Yeltsin Hopeful of Key Accord With Gorbachev : Soviet Union: An agreement between the two men on sharing natural resources would help lay the foundation for economic reforms.
MOSCOW — After months of bitter wrangling, Soviet President Mikhail S. Gorbachev and his principal rival, Boris N. Yeltsin, the president of the Russian Federation, may be near a crucial agreement on how to share the country’s natural resources and industrial base, Yeltsin said Monday.
That agreement, if concluded soon, would help lay the foundation for economic reforms and for a new treaty among the Soviet Union’s constituent republics, including Russia, the largest, on the country’s future as a federal state.
Yeltsin, speaking after a weekend meeting with Gorbachev, said that, for the first time, the central government has agreed to initially negotiate the key issues of how to share the country’s vast wealth and to manage its economy--and only then to tackle how to restructure the Soviet Union and realign relations among the republics and between them and Moscow.
“We experienced pressure until yesterday (Sunday),” Yeltsin told a commission drafting a new Russian constitution. “That pressure was aimed at making us sign a union treaty first and settle all other issues later. . . . We could not accept that, and we won’t.”
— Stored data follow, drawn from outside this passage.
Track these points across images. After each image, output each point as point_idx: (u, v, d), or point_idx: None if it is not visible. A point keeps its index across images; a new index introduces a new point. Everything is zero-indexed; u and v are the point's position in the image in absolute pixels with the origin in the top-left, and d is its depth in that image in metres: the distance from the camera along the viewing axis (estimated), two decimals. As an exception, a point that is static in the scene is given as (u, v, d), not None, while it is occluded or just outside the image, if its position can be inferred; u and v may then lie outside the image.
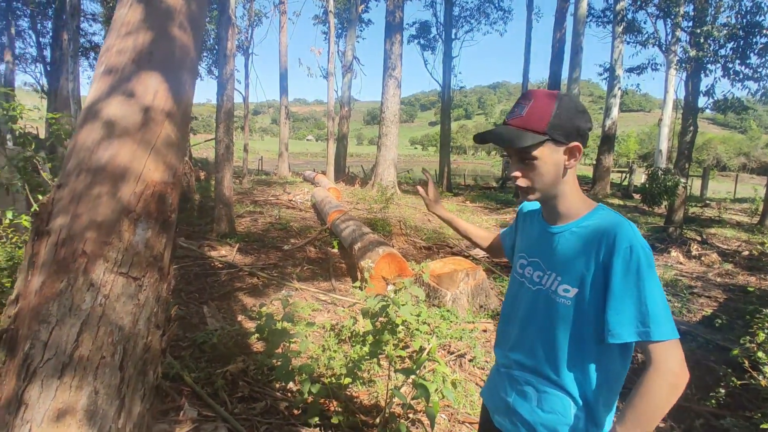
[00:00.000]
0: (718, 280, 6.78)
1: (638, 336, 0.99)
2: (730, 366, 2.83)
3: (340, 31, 21.60)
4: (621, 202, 15.20)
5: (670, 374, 0.97)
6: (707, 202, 16.26)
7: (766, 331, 2.44)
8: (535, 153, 1.10)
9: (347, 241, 6.27)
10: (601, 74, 13.84)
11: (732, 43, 9.06)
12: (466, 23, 21.10)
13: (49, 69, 18.65)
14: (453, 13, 19.27)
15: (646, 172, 10.49)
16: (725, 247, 8.76)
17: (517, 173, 1.15)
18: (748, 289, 5.51)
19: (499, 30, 21.47)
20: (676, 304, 5.31)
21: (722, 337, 4.15)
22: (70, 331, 0.99)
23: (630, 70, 11.34)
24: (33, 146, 3.72)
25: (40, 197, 3.70)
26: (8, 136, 8.51)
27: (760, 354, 2.38)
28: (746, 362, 2.54)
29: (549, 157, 1.10)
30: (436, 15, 20.48)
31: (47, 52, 18.87)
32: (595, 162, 18.31)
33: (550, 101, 1.09)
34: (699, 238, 9.02)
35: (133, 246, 1.13)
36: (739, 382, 2.63)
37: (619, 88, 16.60)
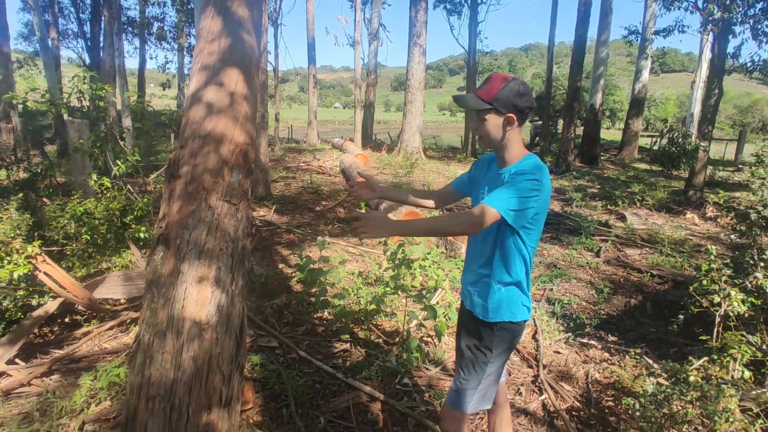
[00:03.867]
0: (732, 238, 7.10)
1: (487, 201, 1.55)
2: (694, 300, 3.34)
3: (366, -2, 21.60)
4: (647, 167, 15.21)
5: (470, 215, 1.55)
6: (740, 166, 16.01)
7: (708, 263, 2.95)
8: (485, 116, 1.67)
9: (374, 203, 6.90)
10: (625, 36, 13.57)
11: (762, 2, 8.93)
12: (494, -15, 20.72)
13: (89, 44, 19.58)
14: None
15: (668, 136, 10.55)
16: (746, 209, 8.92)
17: (474, 126, 1.75)
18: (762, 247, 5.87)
19: (528, -9, 20.98)
20: (679, 260, 5.73)
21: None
22: (200, 233, 1.65)
23: (657, 33, 11.20)
24: (112, 120, 4.47)
25: (119, 162, 4.46)
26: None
27: (704, 281, 2.91)
28: (699, 294, 3.07)
29: (492, 120, 1.66)
30: (463, -23, 20.19)
31: (87, 28, 19.74)
32: (623, 126, 18.14)
33: (500, 83, 1.64)
34: (717, 202, 9.20)
35: (231, 185, 1.77)
36: (696, 310, 3.17)
37: (649, 51, 16.24)
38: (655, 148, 19.35)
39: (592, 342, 3.68)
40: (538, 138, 18.79)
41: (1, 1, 9.81)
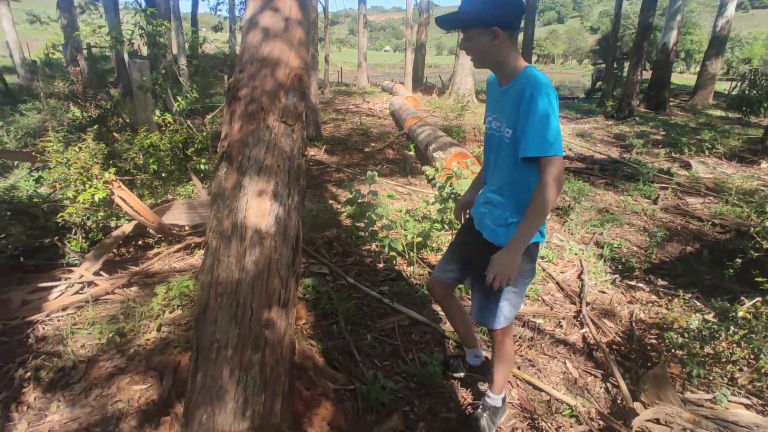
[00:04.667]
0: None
1: (536, 153, 1.54)
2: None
3: (420, -73, 20.28)
4: (722, 114, 13.96)
5: (550, 177, 1.54)
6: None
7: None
8: (470, 35, 1.61)
9: (423, 144, 6.87)
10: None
11: None
12: None
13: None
14: None
15: (748, 77, 9.54)
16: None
17: (464, 47, 1.68)
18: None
19: None
20: (745, 210, 5.40)
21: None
22: (260, 151, 1.77)
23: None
24: (170, 57, 4.66)
25: (180, 98, 4.67)
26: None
27: (767, 223, 2.77)
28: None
29: (479, 38, 1.60)
30: None
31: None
32: (699, 69, 16.56)
33: (481, 1, 1.57)
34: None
35: (287, 106, 1.86)
36: (756, 254, 3.04)
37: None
38: (735, 92, 17.63)
39: (640, 285, 3.64)
40: (600, 82, 17.59)
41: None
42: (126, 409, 2.17)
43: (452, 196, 3.38)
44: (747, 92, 9.03)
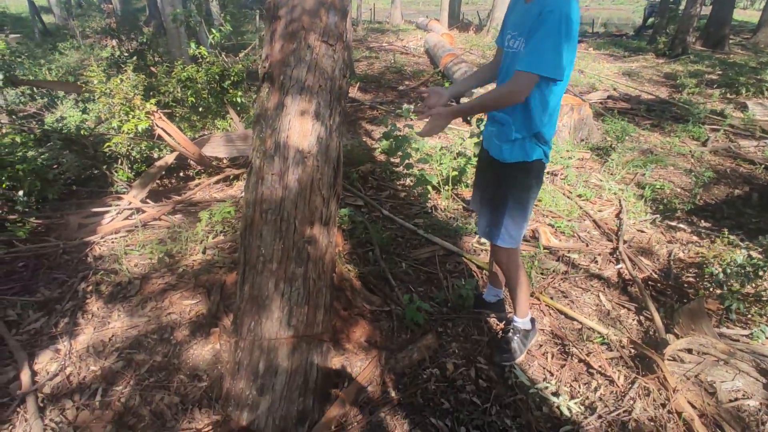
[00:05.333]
0: None
1: (522, 68, 1.58)
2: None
3: None
4: (788, 53, 12.77)
5: (511, 86, 1.61)
6: None
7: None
8: None
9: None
10: None
11: None
12: None
13: None
14: None
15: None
16: None
17: None
18: None
19: None
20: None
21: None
22: (301, 71, 1.76)
23: None
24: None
25: (214, 31, 4.62)
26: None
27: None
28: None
29: None
30: None
31: None
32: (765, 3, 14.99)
33: None
34: None
35: (329, 25, 1.81)
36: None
37: None
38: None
39: (681, 225, 3.54)
40: (652, 18, 16.23)
41: None
42: (179, 320, 2.34)
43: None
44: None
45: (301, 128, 1.74)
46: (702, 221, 3.65)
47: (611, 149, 4.91)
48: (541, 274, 2.85)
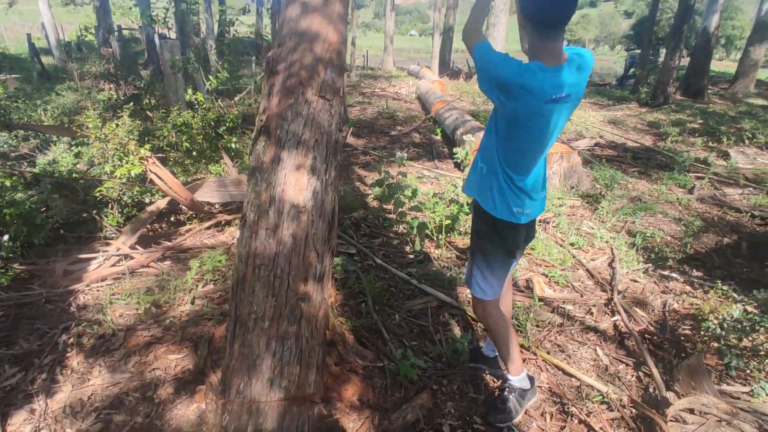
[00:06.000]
0: None
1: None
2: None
3: None
4: (764, 102, 13.34)
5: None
6: None
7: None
8: (522, 20, 1.65)
9: (450, 128, 6.79)
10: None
11: None
12: None
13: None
14: None
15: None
16: None
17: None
18: None
19: None
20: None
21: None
22: (298, 125, 1.77)
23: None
24: (201, 36, 4.69)
25: (211, 77, 4.71)
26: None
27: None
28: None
29: (523, 24, 1.65)
30: None
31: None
32: (742, 54, 15.80)
33: None
34: None
35: (326, 81, 1.85)
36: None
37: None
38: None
39: (674, 275, 3.55)
40: (633, 69, 16.95)
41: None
42: (163, 377, 2.24)
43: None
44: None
45: (297, 182, 1.74)
46: (694, 270, 3.66)
47: (601, 197, 4.98)
48: (537, 326, 2.81)
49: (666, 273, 3.57)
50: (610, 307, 3.07)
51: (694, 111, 11.03)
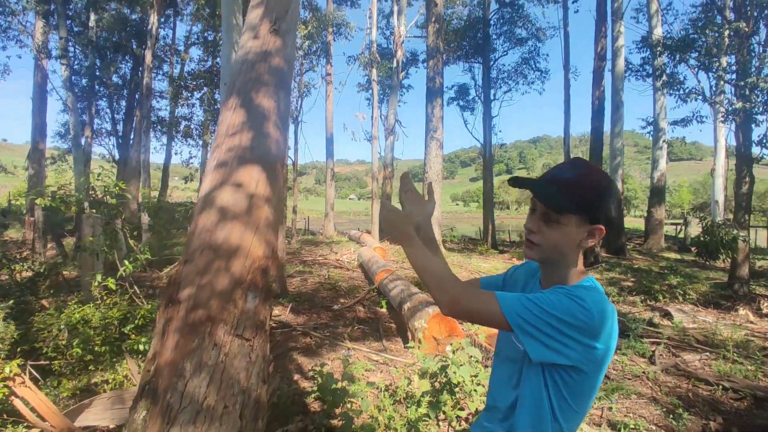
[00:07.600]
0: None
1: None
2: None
3: (382, 96, 22.74)
4: (678, 256, 14.53)
5: (465, 287, 1.17)
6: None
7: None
8: (563, 220, 1.16)
9: (396, 301, 6.39)
10: (644, 128, 13.68)
11: (782, 92, 8.92)
12: (504, 84, 21.72)
13: (120, 141, 20.69)
14: (491, 76, 20.05)
15: (701, 225, 10.10)
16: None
17: (534, 227, 1.21)
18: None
19: (537, 89, 21.94)
20: (749, 368, 5.00)
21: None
22: (201, 383, 1.21)
23: (675, 123, 11.26)
24: (121, 216, 4.26)
25: (126, 262, 4.13)
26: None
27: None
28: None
29: (571, 227, 1.17)
30: (475, 78, 21.36)
31: (120, 127, 20.95)
32: (646, 215, 17.81)
33: (599, 178, 1.18)
34: (769, 295, 8.47)
35: (245, 313, 1.36)
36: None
37: (665, 141, 16.40)
38: (681, 236, 18.80)
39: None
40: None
41: (43, 105, 10.50)
42: None
43: (446, 387, 2.78)
44: (702, 239, 9.43)
45: (190, 483, 1.10)
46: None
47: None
48: None
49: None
50: None
51: (623, 269, 11.63)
But he and Gorbachev had agreed, first in two hours of one-on-one talks and then in another three hours of talks with their prime ministers, that parallel Soviet and Russian commissions would be established to settle the division of powers between the central and republic governments, the ownership of industrial enterprises and the use of natural resources.
The commissions would also discuss changes in the banking system, state finances and economic management. They would then work together on drafting the new union treaty, which Yeltsin said could be ready by the end of the year.
“The document delimiting functions (of the central and Russian governments) will serve as the basis for the federal treaty,” Yeltsin said.
But no treaty would be signed before there were also agreements on sharing of natural resources--including oil, natural gas and gold--and on management of the banking system and financing of the central budget.
As outlined by Yeltsin, the understanding reached with Gorbachev could help end the prolonged impasse exacerbating the country’s triple crisis: economic disintegration virtually unchecked by any reforms; breakup of the Soviet Union as a centralized state, and the inability of the present political situation to resolve these and other issues.
Gorbachev has not commented on his discussions Sunday with Yeltsin, but it was he who approached the Russian populist after a political meeting last week and proposed the Kremlin talks.
The official Soviet news agency Tass described the talks between the two men as “businesslike and principled.”
Although much negotiation lies ahead, Gorbachev appears to have made significant concessions in agreeing that the constituent republics can work out in advance the terms on which they remain in Soviet Union and in recognizing that they have a right, which takes precedence over the claims of the central government, to the resources and enterprises on their territory.
Yeltsin, in return, committed himself and Russia to the Soviet Union and against its breakup. “I am for a strong union and union treaty,” Yeltsin said Monday, denying suggestions made in the conservative press that he was attempting to dismantle the Soviet Union even at the risk of civil war.
Whether this will end the feuding between Gorbachev and Yeltsin is uncertain, but the two appear to understand that they need each other. “The two leaders seem to be ‘doomed’ to cooperation, irrespective of their personal likes and dislikes and their political rivalry,” a political analyst for Tass wrote Monday.
An alliance formed in early August collapsed last month amid angry recriminations after Gorbachev refused to proceed with radical economic reforms as agreed to with Yeltsin, who strongly favored a 500-day “forced march” to develop a market economy.
But Yeltsin found that Russia could not proceed alone or carry out even modest economic reforms without resolving what the central government owns and what belongs to the republic as well as without agreeing about whose laws take precedence.
“A clear-cut distribution of powers between the center and the republics, above all Russia, would be the first step toward eliminating the vacuum of power at various levels,” Tass commentator Andrei Orlov wrote. “It would help remove the dangerous uncertain in relations with other countries and give a fresh impetus to economic reforms.”